Databricks + Nextmv: Orchestrating Decision Optimization Workflows

Link to demo

:brain: Databricks + Nextmv: Orchestrating Decision Optimization Workflows

We’ve been exploring how to combine the strengths of Databricks and Nextmv to streamline decision optimization workflows—and wanted to share a practical example of how this works in code.

This Nextmv Workflow shows how to trigger a Databricks job from a Nextmv workflow and pull the result back into the Nextmv platform for visualization, comparison, and version tracking.

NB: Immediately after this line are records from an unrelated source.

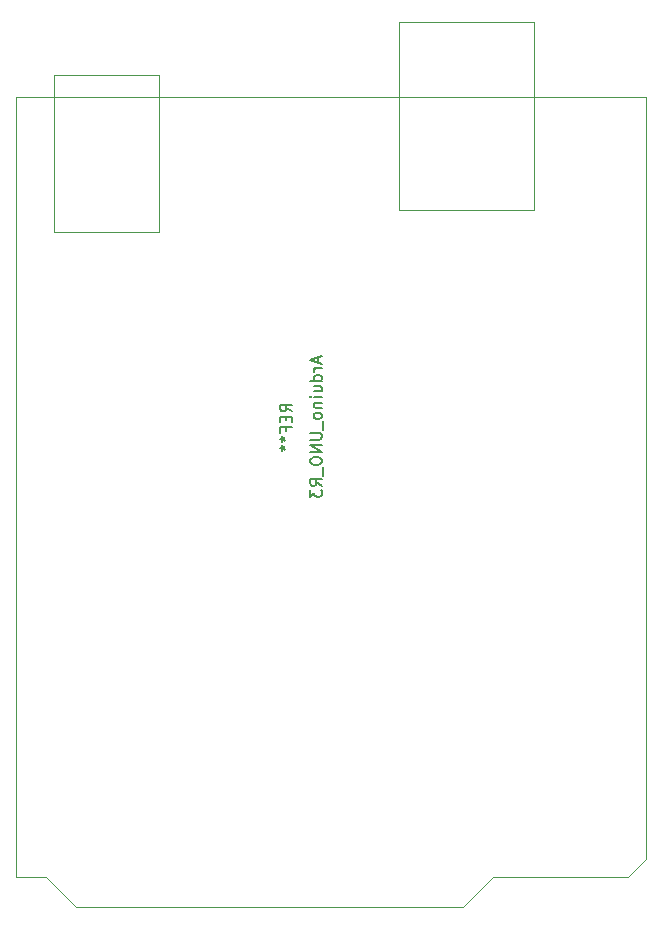
<source format=gbr>
%TF.GenerationSoftware,KiCad,Pcbnew,7.0.10*%
%TF.CreationDate,2024-01-11T23:08:57+05:30*%
%TF.ProjectId,rp2040-basic-m1,72703230-3430-42d6-9261-7369632d6d31,rev?*%
%TF.SameCoordinates,Original*%
%TF.FileFunction,AssemblyDrawing,Bot*%
%FSLAX46Y46*%
G04 Gerber Fmt 4.6, Leading zero omitted, Abs format (unit mm)*
G04 Created by KiCad (PCBNEW 7.0.10) date 2024-01-11 23:08:57*
%MOMM*%
%LPD*%
G01*
G04 APERTURE LIST*
%ADD10C,0.150000*%
%ADD11C,0.100000*%
G04 APERTURE END LIST*
D10*
X249609104Y-65450238D02*
X249609104Y-65926428D01*
X249894819Y-65355000D02*
X248894819Y-65688333D01*
X248894819Y-65688333D02*
X249894819Y-66021666D01*
X249894819Y-66355000D02*
X249228152Y-66355000D01*
X249418628Y-66355000D02*
X249323390Y-66402619D01*
X249323390Y-66402619D02*
X249275771Y-66450238D01*
X249275771Y-66450238D02*
X249228152Y-66545476D01*
X249228152Y-66545476D02*
X249228152Y-66640714D01*
X249894819Y-67402619D02*
X248894819Y-67402619D01*
X249847200Y-67402619D02*
X249894819Y-67307381D01*
X249894819Y-67307381D02*
X249894819Y-67116905D01*
X249894819Y-67116905D02*
X249847200Y-67021667D01*
X249847200Y-67021667D02*
X249799580Y-66974048D01*
X249799580Y-66974048D02*
X249704342Y-66926429D01*
X249704342Y-66926429D02*
X249418628Y-66926429D01*
X249418628Y-66926429D02*
X249323390Y-66974048D01*
X249323390Y-66974048D02*
X249275771Y-67021667D01*
X249275771Y-67021667D02*
X249228152Y-67116905D01*
X249228152Y-67116905D02*
X249228152Y-67307381D01*
X249228152Y-67307381D02*
X249275771Y-67402619D01*
X249228152Y-68307381D02*
X249894819Y-68307381D01*
X249228152Y-67878810D02*
X249751961Y-67878810D01*
X249751961Y-67878810D02*
X249847200Y-67926429D01*
X249847200Y-67926429D02*
X249894819Y-68021667D01*
X249894819Y-68021667D02*
X249894819Y-68164524D01*
X249894819Y-68164524D02*
X249847200Y-68259762D01*
X249847200Y-68259762D02*
X249799580Y-68307381D01*
X249894819Y-68783572D02*
X249228152Y-68783572D01*
X248894819Y-68783572D02*
X248942438Y-68735953D01*
X248942438Y-68735953D02*
X248990057Y-68783572D01*
X248990057Y-68783572D02*
X248942438Y-68831191D01*
X248942438Y-68831191D02*
X248894819Y-68783572D01*
X248894819Y-68783572D02*
X248990057Y-68783572D01*
X249228152Y-69259762D02*
X249894819Y-69259762D01*
X249323390Y-69259762D02*
X249275771Y-69307381D01*
X249275771Y-69307381D02*
X249228152Y-69402619D01*
X249228152Y-69402619D02*
X249228152Y-69545476D01*
X249228152Y-69545476D02*
X249275771Y-69640714D01*
X249275771Y-69640714D02*
X249371009Y-69688333D01*
X249371009Y-69688333D02*
X249894819Y-69688333D01*
X249894819Y-70307381D02*
X249847200Y-70212143D01*
X249847200Y-70212143D02*
X249799580Y-70164524D01*
X249799580Y-70164524D02*
X249704342Y-70116905D01*
X249704342Y-70116905D02*
X249418628Y-70116905D01*
X249418628Y-70116905D02*
X249323390Y-70164524D01*
X249323390Y-70164524D02*
X249275771Y-70212143D01*
X249275771Y-70212143D02*
X249228152Y-70307381D01*
X249228152Y-70307381D02*
X249228152Y-70450238D01*
X249228152Y-70450238D02*
X249275771Y-70545476D01*
X249275771Y-70545476D02*
X249323390Y-70593095D01*
X249323390Y-70593095D02*
X249418628Y-70640714D01*
X249418628Y-70640714D02*
X249704342Y-70640714D01*
X249704342Y-70640714D02*
X249799580Y-70593095D01*
X249799580Y-70593095D02*
X249847200Y-70545476D01*
X249847200Y-70545476D02*
X249894819Y-70450238D01*
X249894819Y-70450238D02*
X249894819Y-70307381D01*
X249990057Y-70831191D02*
X249990057Y-71593095D01*
X248894819Y-71831191D02*
X249704342Y-71831191D01*
X249704342Y-71831191D02*
X249799580Y-71878810D01*
X249799580Y-71878810D02*
X249847200Y-71926429D01*
X249847200Y-71926429D02*
X249894819Y-72021667D01*
X249894819Y-72021667D02*
X249894819Y-72212143D01*
X249894819Y-72212143D02*
X249847200Y-72307381D01*
X249847200Y-72307381D02*
X249799580Y-72355000D01*
X249799580Y-72355000D02*
X249704342Y-72402619D01*
X249704342Y-72402619D02*
X248894819Y-72402619D01*
X249894819Y-72878810D02*
X248894819Y-72878810D01*
X248894819Y-72878810D02*
X249894819Y-73450238D01*
X249894819Y-73450238D02*
X248894819Y-73450238D01*
X248894819Y-74116905D02*
X248894819Y-74307381D01*
X248894819Y-74307381D02*
X248942438Y-74402619D01*
X248942438Y-74402619D02*
X249037676Y-74497857D01*
X249037676Y-74497857D02*
X249228152Y-74545476D01*
X249228152Y-74545476D02*
X249561485Y-74545476D01*
X249561485Y-74545476D02*
X249751961Y-74497857D01*
X249751961Y-74497857D02*
X249847200Y-74402619D01*
X249847200Y-74402619D02*
X249894819Y-74307381D01*
X249894819Y-74307381D02*
X249894819Y-74116905D01*
X249894819Y-74116905D02*
X249847200Y-74021667D01*
X249847200Y-74021667D02*
X249751961Y-73926429D01*
X249751961Y-73926429D02*
X249561485Y-73878810D01*
X249561485Y-73878810D02*
X249228152Y-73878810D01*
X249228152Y-73878810D02*
X249037676Y-73926429D01*
X249037676Y-73926429D02*
X248942438Y-74021667D01*
X248942438Y-74021667D02*
X248894819Y-74116905D01*
X249990057Y-74735953D02*
X249990057Y-75497857D01*
X249894819Y-76307381D02*
X249418628Y-75974048D01*
X249894819Y-75735953D02*
X248894819Y-75735953D01*
X248894819Y-75735953D02*
X248894819Y-76116905D01*
X248894819Y-76116905D02*
X248942438Y-76212143D01*
X248942438Y-76212143D02*
X248990057Y-76259762D01*
X248990057Y-76259762D02*
X249085295Y-76307381D01*
X249085295Y-76307381D02*
X249228152Y-76307381D01*
X249228152Y-76307381D02*
X249323390Y-76259762D01*
X249323390Y-76259762D02*
X249371009Y-76212143D01*
X249371009Y-76212143D02*
X249418628Y-76116905D01*
X249418628Y-76116905D02*
X249418628Y-75735953D01*
X248894819Y-76640715D02*
X248894819Y-77259762D01*
X248894819Y-77259762D02*
X249275771Y-76926429D01*
X249275771Y-76926429D02*
X249275771Y-77069286D01*
X249275771Y-77069286D02*
X249323390Y-77164524D01*
X249323390Y-77164524D02*
X249371009Y-77212143D01*
X249371009Y-77212143D02*
X249466247Y-77259762D01*
X249466247Y-77259762D02*
X249704342Y-77259762D01*
X249704342Y-77259762D02*
X249799580Y-77212143D01*
X249799580Y-77212143D02*
X249847200Y-77164524D01*
X249847200Y-77164524D02*
X249894819Y-77069286D01*
X249894819Y-77069286D02*
X249894819Y-76783572D01*
X249894819Y-76783572D02*
X249847200Y-76688334D01*
X249847200Y-76688334D02*
X249799580Y-76640715D01*
X247354819Y-70021666D02*
X246878628Y-69688333D01*
X247354819Y-69450238D02*
X246354819Y-69450238D01*
X246354819Y-69450238D02*
X246354819Y-69831190D01*
X246354819Y-69831190D02*
X246402438Y-69926428D01*
X246402438Y-69926428D02*
X246450057Y-69974047D01*
X246450057Y-69974047D02*
X246545295Y-70021666D01*
X246545295Y-70021666D02*
X246688152Y-70021666D01*
X246688152Y-70021666D02*
X246783390Y-69974047D01*
X246783390Y-69974047D02*
X246831009Y-69926428D01*
X246831009Y-69926428D02*
X246878628Y-69831190D01*
X246878628Y-69831190D02*
X246878628Y-69450238D01*
X246831009Y-70450238D02*
X246831009Y-70783571D01*
X247354819Y-70926428D02*
X247354819Y-70450238D01*
X247354819Y-70450238D02*
X246354819Y-70450238D01*
X246354819Y-70450238D02*
X246354819Y-70926428D01*
X246831009Y-71688333D02*
X246831009Y-71355000D01*
X247354819Y-71355000D02*
X246354819Y-71355000D01*
X246354819Y-71355000D02*
X246354819Y-71831190D01*
X246354819Y-72355000D02*
X246592914Y-72355000D01*
X246497676Y-72116905D02*
X246592914Y-72355000D01*
X246592914Y-72355000D02*
X246497676Y-72593095D01*
X246783390Y-72212143D02*
X246592914Y-72355000D01*
X246592914Y-72355000D02*
X246783390Y-72497857D01*
X246354819Y-73116905D02*
X246592914Y-73116905D01*
X246497676Y-72878810D02*
X246592914Y-73116905D01*
X246592914Y-73116905D02*
X246497676Y-73355000D01*
X246783390Y-72974048D02*
X246592914Y-73116905D01*
X246592914Y-73116905D02*
X246783390Y-73259762D01*
D11*
%TO.C,REF\u002A\u002A*%
X229120000Y-111995000D02*
X261890000Y-111995000D01*
X261890000Y-111995000D02*
X264430000Y-109455000D01*
X224040000Y-109455000D02*
X226580000Y-109455000D01*
X226580000Y-109455000D02*
X229120000Y-111995000D01*
X264430000Y-109455000D02*
X275860000Y-109455000D01*
X275860000Y-109455000D02*
X277380000Y-107935000D01*
X277380000Y-107935000D02*
X277380000Y-43415000D01*
X227220000Y-54845000D02*
X236110000Y-54845000D01*
X236110000Y-54845000D02*
X236110000Y-41515000D01*
X256420000Y-52945000D02*
X267850000Y-52945000D01*
X267850000Y-52945000D02*
X267850000Y-37065000D01*
X224040000Y-43415000D02*
X224040000Y-109455000D01*
X277380000Y-43415000D02*
X224040000Y-43415000D01*
X227220000Y-41515000D02*
X227220000Y-54845000D01*
X236110000Y-41515000D02*
X227220000Y-41515000D01*
X256420000Y-37065000D02*
X256420000Y-52945000D01*
X267850000Y-37065000D02*
X256420000Y-37065000D01*
%TD*%
M02*

</source>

The setup is lightweight but powerful, and it’s a great example of connecting compute platforms with decision infrastructure.

:light_bulb: Why use Nextmv for orchestration?

Nextmv has added decision model operations support like:

:white_check_mark: Visualizing model outcomes in a structured format that is shareable
:white_check_mark: Comparing different parameter sets and model versions
:white_check_mark: Giving non-technical stakeholders a no-code way to test changes
:white_check_mark: Standardizing how decision models are run, tested, and iterated on

By pairing Databricks with Nextmv, you can continue developing in your familiar notebook environment while adding powerful deployment and observability layers behind the scenes.

You can also deploy your model code to Nextmv, manage multiple versions, and more.

:link: How it works

We define a DecisionFlow using the nextpipe library (Nextmv’s workflow engine):

  1. Step 1: Trigger a Databricks Job

    • The create_db_run step authenticates using environment variables (DATABRICKS_HOST, DATABRICKS_TOKEN) and triggers a job in Databricks using their Python SDK.
    • The job ID is passed in via a Nextmv parameter for flexibility across environments.
  2. Step 2: Retrieve Output

    • The return_result step fetches the run output once the Databricks job completes.
    • It parses the notebook’s JSON output and appends metadata (db_job_id, db_task_run_id) into the result object for traceability.
  3. Step 3: Show Output in Nextmv

    • The result is returned in a format compatible with Nextmv’s Output schema, making it instantly viewable and shareable in the Nextmv UI.

:hammer_and_wrench: Setup Requirements

  • A Databricks job ID already configured to a notebook or other workload
  • Nextmv workspace with secrets configured for DATABRICKS_HOST and DATABRICKS_TOKEN
  • Output from the notebook must be valid JSON with a structure compatible with Nextmv (e.g., containing statistics, solution, etc.)

This workflow opens up great possibilities for hybrid teams—data scientists building in Databricks and operations stakeholders consuming results via a clean, purpose-built UI.

Would love to hear how others are integrating decision tooling into their ML and data pipelines!

#DecisionOps #Databricks #Nextmv #Optimization #MLOps #Orchestration

# >>> Workflow definition
class DecisionFlow(FlowSpec):
    @step
    def create_db_run(_):
        """Creates the run on Databricks."""

        db_job_id = options.db_job_id

        # Authenticate (assumes DATABRICKS_HOST and DATABRICKS_TOKEN env vars are set as Nextmv secrets)
        w = WorkspaceClient()
        # Run the job
        run = w.jobs.run_now(job_id=db_job_id).result()
        nextmv.log(f"Created DB run with ID: {run.run_id} for job with ID: {db_job_id}")
        nextmv.log(f"Run tasks: {run.tasks}")
        return run.tasks[0].run_id

    # @app(app_id="echo")
    @needs(predecessors=[create_db_run])
    @step
    def return_result(run_id: str):
        """Gets the result of the run."""
        # Authenticate (assumes DATABRICKS_HOST and DATABRICKS_TOKEN env vars are set)
        w = WorkspaceClient()
        # Get the task run ID from the first task (if single task)
        run_output = w.jobs.get_run_output(run_id=run_id)
        nextmv.log(f"Getting output for DB task: {run_id}")
        nextmv_output = run_output.notebook_output.result
        nextmv.log("Adding DB task run ID to Nextmv output")
        result = json.loads(nextmv_output)
        result["statistics"]["result"]["custom"]["db_task_run_id"] = run_id
        result["statistics"]["result"]["custom"]["db_job_id"] = options.db_job_id
        return result